- **Given records**

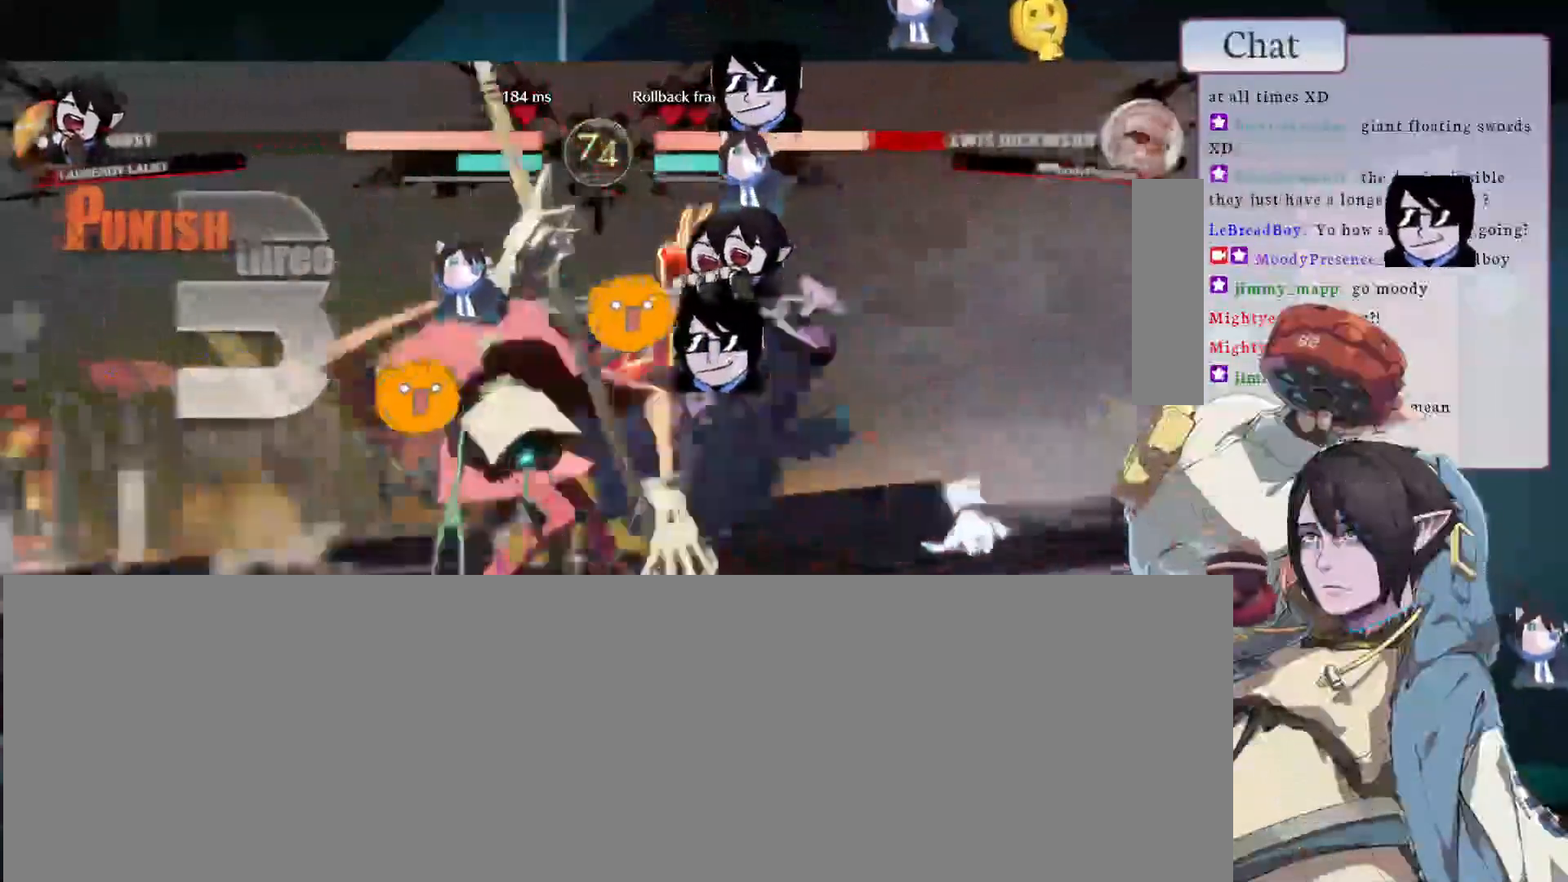
{"dt_ms": 500, "buttons": [], "left_stick": "center", "events": []}
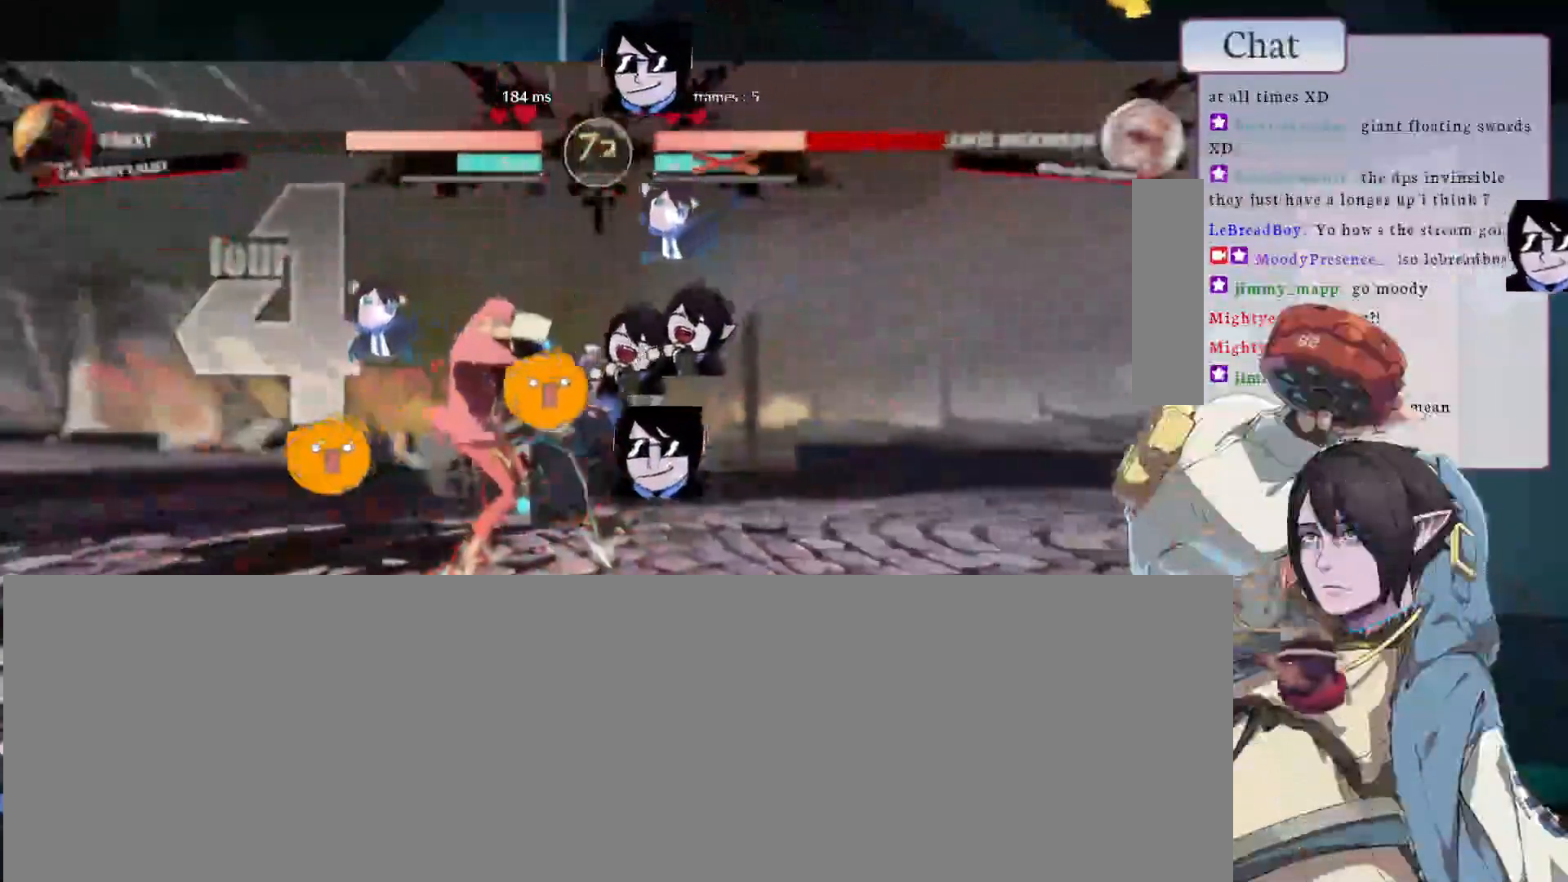
{"dt_ms": 500, "buttons": [], "left_stick": "center"}
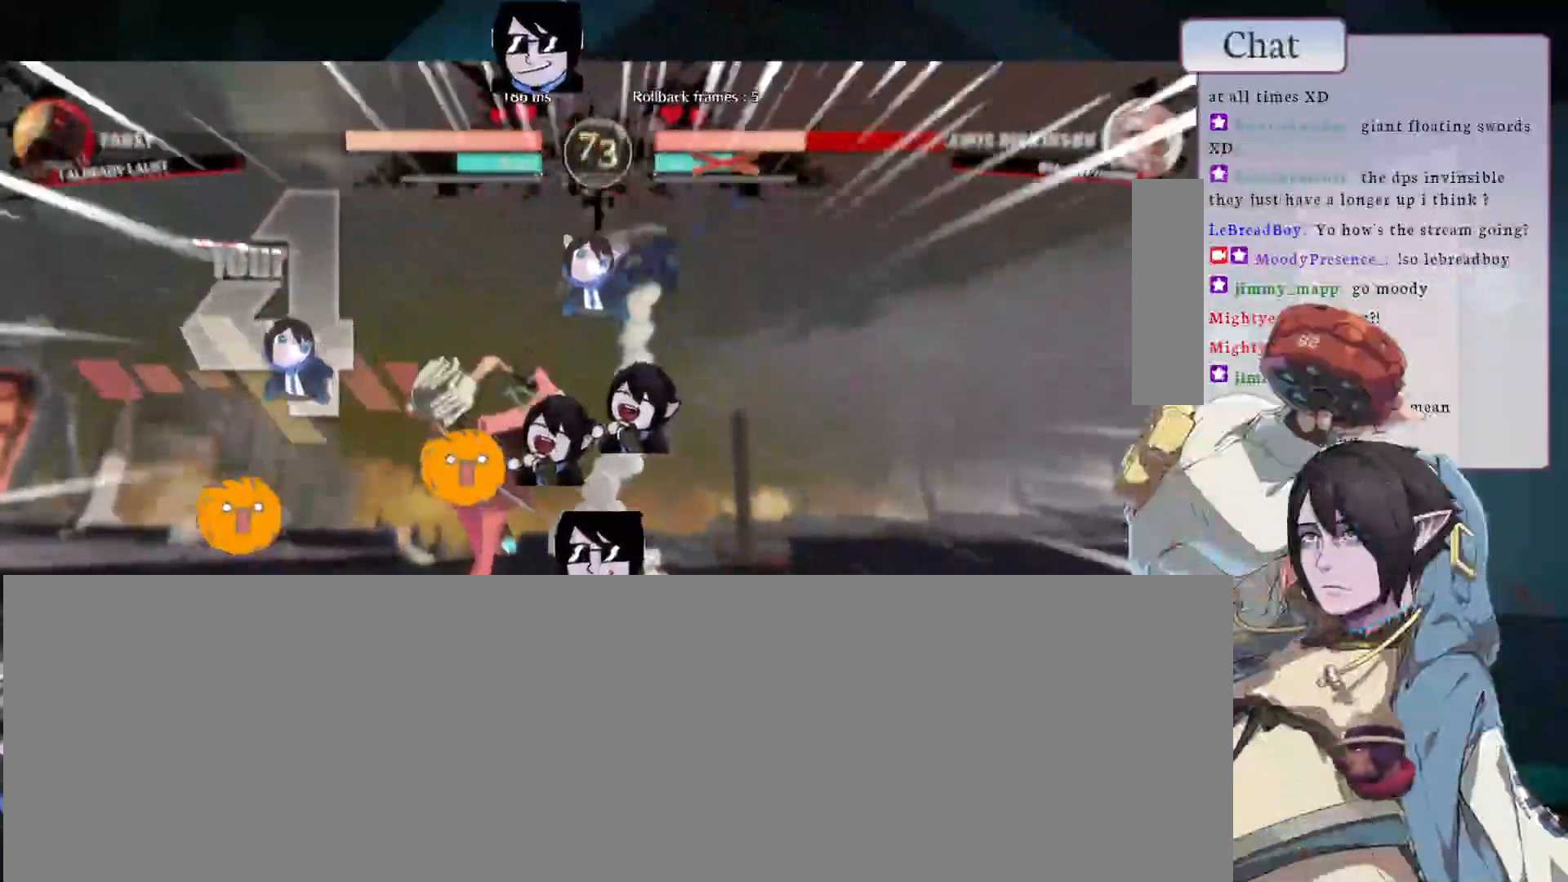
{"dt_ms": 500, "buttons": [], "left_stick": "center", "events": []}
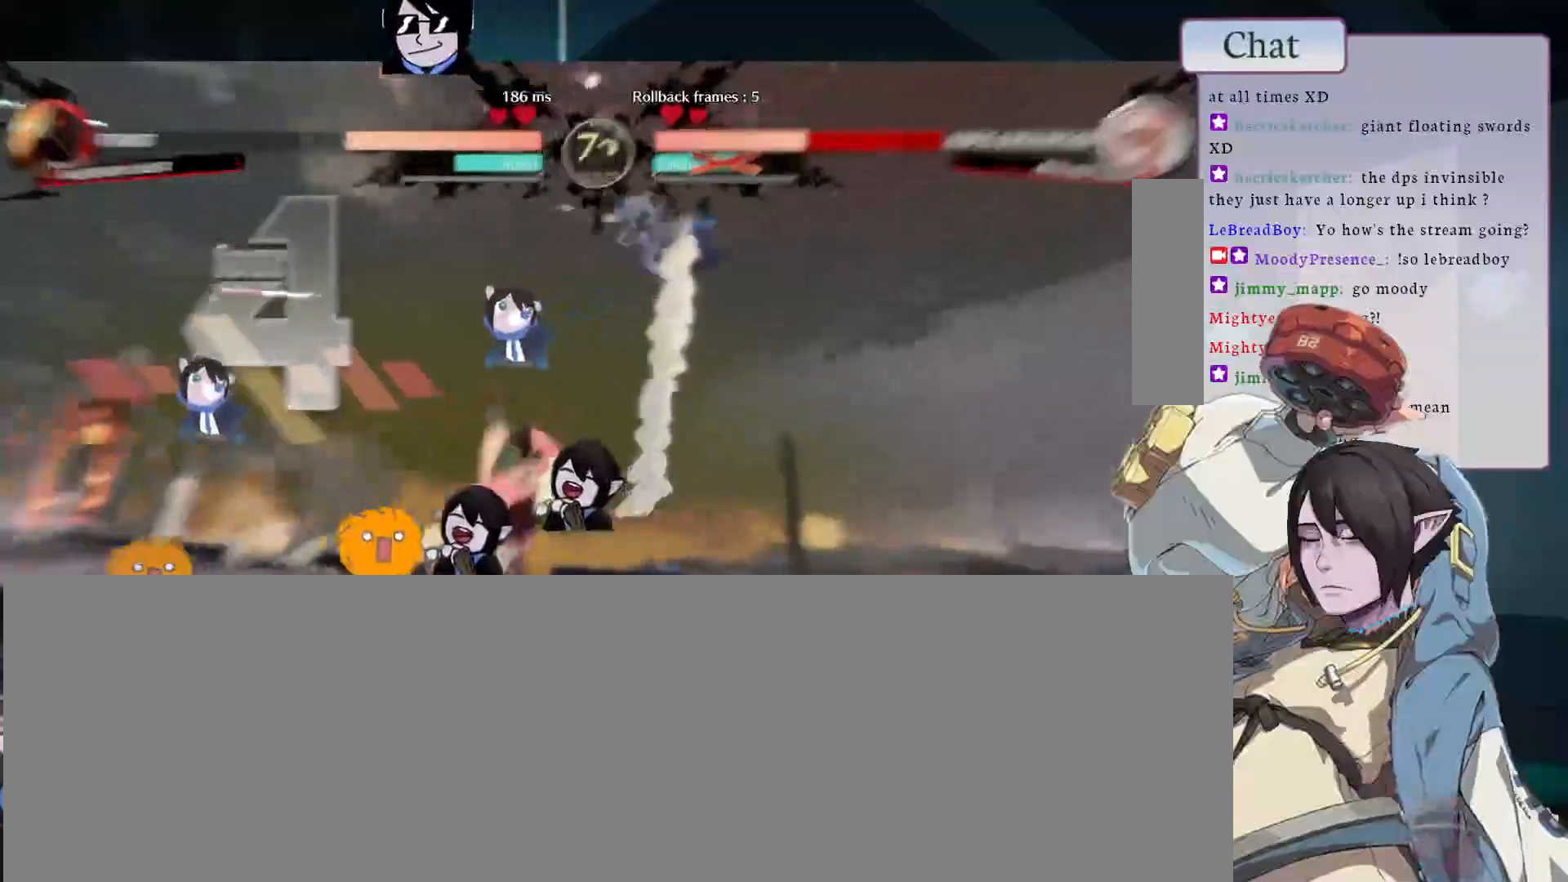
{"dt_ms": 500, "buttons": [], "left_stick": "center", "events": []}
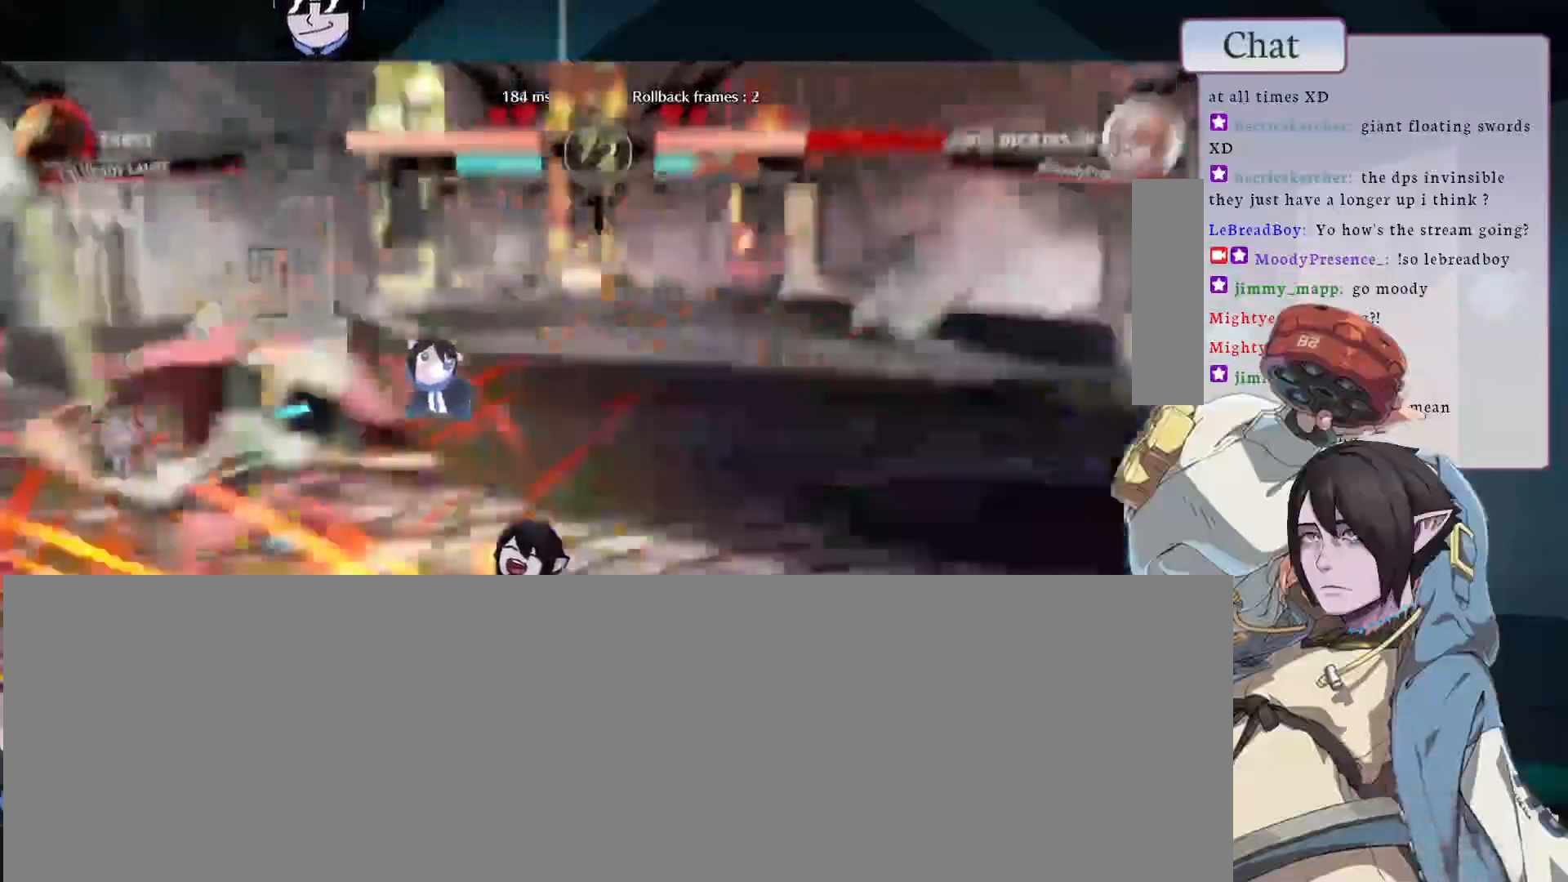
{"dt_ms": 500, "buttons": [], "left_stick": "center", "events": []}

- **Exercise objective**
Set down the entries above exactly, and keep every picture out of your copy.

- **Solution for this problem**
{"dt_ms": 500, "buttons": [], "left_stick": "center", "events": []}
{"dt_ms": 500, "buttons": [], "left_stick": "center"}
{"dt_ms": 500, "buttons": [], "left_stick": "center", "events": []}
{"dt_ms": 500, "buttons": [], "left_stick": "center", "events": []}
{"dt_ms": 500, "buttons": [], "left_stick": "center", "events": []}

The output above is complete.